SSIS - Script Component Transform to TrimToNull Generically.

I have finally hit a problem that I had 10 years ago in SSIS.  The need for something to trim and then null any empty strings generically in SSIS.  Back then we used a compiled C# component, and the heavy use of that component caused headache for years.

Eventually we were able to use a vb script based script task to do the work, but that too has become unavailable in recent versions of SSIS (at least the method we were using).

So I had to whip one up yesterday.  Why? Why does someone feel that they need to do this instead of using a derived column task or manually taking all input columns and managing them individually?

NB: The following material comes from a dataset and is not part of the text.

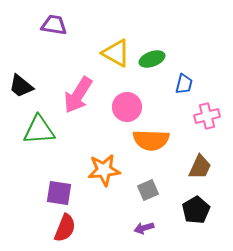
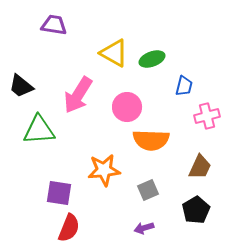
yellow triangle: moved 2 px left
blue trapezoid: moved 2 px down
red semicircle: moved 4 px right
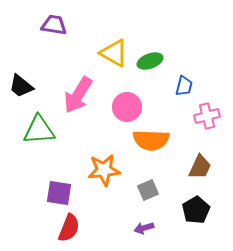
green ellipse: moved 2 px left, 2 px down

Well, it takes a long time to do that for 100 columns, and I had about 30 minutes to make a fix and not all columns were string etc... etc... (excuses!).

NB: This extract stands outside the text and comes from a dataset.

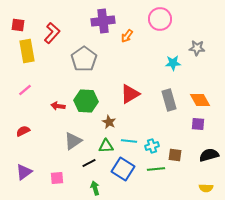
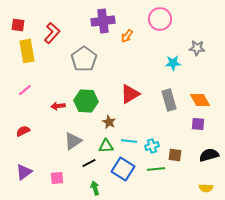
red arrow: rotated 16 degrees counterclockwise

So I did a little research and here is where I have come to this solution:


 //Include   
 using Microsoft.SqlServer.Dts.Pipeline;  
 .......  
 public override void ProcessInput(int InputID, PipelineBuffer Buffer)  
   {  
     while (Buffer.NextRow())  
     {  
       for (int columnIndex = 0;  
    columnIndex < Buffer.ColumnCount;  
    columnIndex++)  
       {  
         //string columnData = null;  
         if (Buffer.IsNull(columnIndex))  
         {  
           //columnData = "is NULL";  
         }  
         else  
         {  
           BufferColumn columnInfo = Buffer.GetColumnInfo(columnIndex);  
           switch (columnInfo.DataType)  
           {  
             case DataType.DT_BOOL:  
               //columnData = Buffer.GetBoolean(columnIndex).ToString();  
               break;  
             case DataType.DT_WSTR:  
               Buffer.SetString(columnIndex, Buffer.GetString(columnIndex).Trim());  
               if (Buffer.GetString(columnIndex) == "")  
               {  
                 Buffer.SetNull(columnIndex);  
               }  
               break;  
             case DataType.DT_STR:  
               //columnData += Buffer.GetString(columnIndex);  
               Buffer.SetString(columnIndex, Buffer.GetString(columnIndex).Trim());  
               if (Buffer.GetString(columnIndex) == "")  
               {  
                 Buffer.SetNull(columnIndex);  
               }  
               break;  
             // add code to support more data types here  
             default:  
              // columnData = "";  
               break;  
           }  
         }  
       }  
     }  
     base.ProcessInput(InputID, Buffer);  
   }  


So how does this code get into your script task?  Basically, you drop in a script component, connect your columns you want to clean as input, and put this script in the script component.

This code takes every single input that is a DT_STR or DT_WSTR and trims the data. If it is empty, it produces a NULL.

Not the best written code, I could have done a bit more, but it gives the mechanics of it.  The implementation requires adding a single include and pasting code into the buffer.  I got the base code a while ago from another source, but I don't remember the source.  I will add it if someone gives me a heads up.